The book does get a bit weird at times, like when he explains how he feared for his life (is he imagining things? or is he underplaying the threat of some desperate people? He also mentions how he’s a germophobe who wiped down his keyboard with rubbing alcohol the day he left his job at an investment fund. Well, that was just a bit too much information.

Markopolos peppers his book with jokes, including the very apt one about life in investment banking which talks about the hunters who encounter a bear: one of them starts to run, knowing that he doesn’t need to outrun the bear – he just needs to outrun his companion. But some of his jokes begin to get tired after a while, and one page after he tells the bear joke he’s already telling the one about the guy (in this case a SEC investigator) who can only count to 21 if he takes his pants off.

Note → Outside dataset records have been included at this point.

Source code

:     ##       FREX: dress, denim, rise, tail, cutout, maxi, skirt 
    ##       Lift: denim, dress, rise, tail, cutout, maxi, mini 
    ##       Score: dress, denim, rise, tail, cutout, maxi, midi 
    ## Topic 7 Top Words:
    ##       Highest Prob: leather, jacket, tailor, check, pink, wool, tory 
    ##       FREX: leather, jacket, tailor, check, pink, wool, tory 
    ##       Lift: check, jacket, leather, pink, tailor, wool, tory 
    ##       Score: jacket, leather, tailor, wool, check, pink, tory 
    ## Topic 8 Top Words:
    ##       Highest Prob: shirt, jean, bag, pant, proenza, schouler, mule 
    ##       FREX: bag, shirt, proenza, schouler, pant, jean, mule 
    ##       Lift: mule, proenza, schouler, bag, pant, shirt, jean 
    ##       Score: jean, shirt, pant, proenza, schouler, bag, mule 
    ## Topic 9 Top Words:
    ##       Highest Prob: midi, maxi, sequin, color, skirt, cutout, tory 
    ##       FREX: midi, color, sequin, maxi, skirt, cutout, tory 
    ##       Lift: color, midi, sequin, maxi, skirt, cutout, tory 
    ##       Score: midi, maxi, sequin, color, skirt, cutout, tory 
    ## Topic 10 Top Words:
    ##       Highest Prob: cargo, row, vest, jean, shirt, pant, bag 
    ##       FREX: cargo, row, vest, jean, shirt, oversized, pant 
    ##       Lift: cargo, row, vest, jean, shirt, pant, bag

Jokes at the SEC’s expense fly fast and furious, and after a while we get a torrent of them “they couldn’t even catch a cold in the winter”, “they couldn’t spot the ocean from the shore”, “they couldn’t find the haystack that surrounds the needle that’s in the haystack”, etc.

One of the stranger anecdotes happens in a meeting with an SEC examiner, who broke down sobbing when she realised that heeding Markopolos’ earliest reports to the SEC could have stopped Madoff when his fund was only at $3 billion.

Markopolos ends his book with an epilogue that goes through fifteen wicked steps needed in order to turn the SEC into an effective regulator, the eleventh of which is to encourage whistleblowers, which he calculates to be 13 times more effective than regular SEC examiners. Of course, there’s some self interest here, as Markopolos is now a committed full-time professional whistleblower himself.

Markopolos takes apart the dysfunctional regulatory system in the US, which includes five separate units, each with their own politics, priorities, databases and information silos, where underpaid staff are easily hoodwinked by well-paid individuals who have been trained in diversion tactics and are usually much smarter than them who work at institutions that have been branded as too big to fail. Markopolos illustrates this with the point that “if the SEC can’t coordinate two examinations within its own agency, there is little reason to believe that five separate agencies can successfully coordinate their examinations.”

By the end he is scathing in his criticism of the SEC, and by now the book is barely about Madoff at all. That was all just a ruse, the book has graduated to bring about a much bigger message, which is about bringing to justice the people who shelter the bad people and allow them to steal the money from innocent people like you and me. And now we do see the SEC trying to do something, by taking on one of the biggest names of them all – Goldman Sachs. Of course, it may be too little too late, but it does show a regulator finally beginning to take its job seriously, now that it has a president behind it. But how long will that atmosphere last?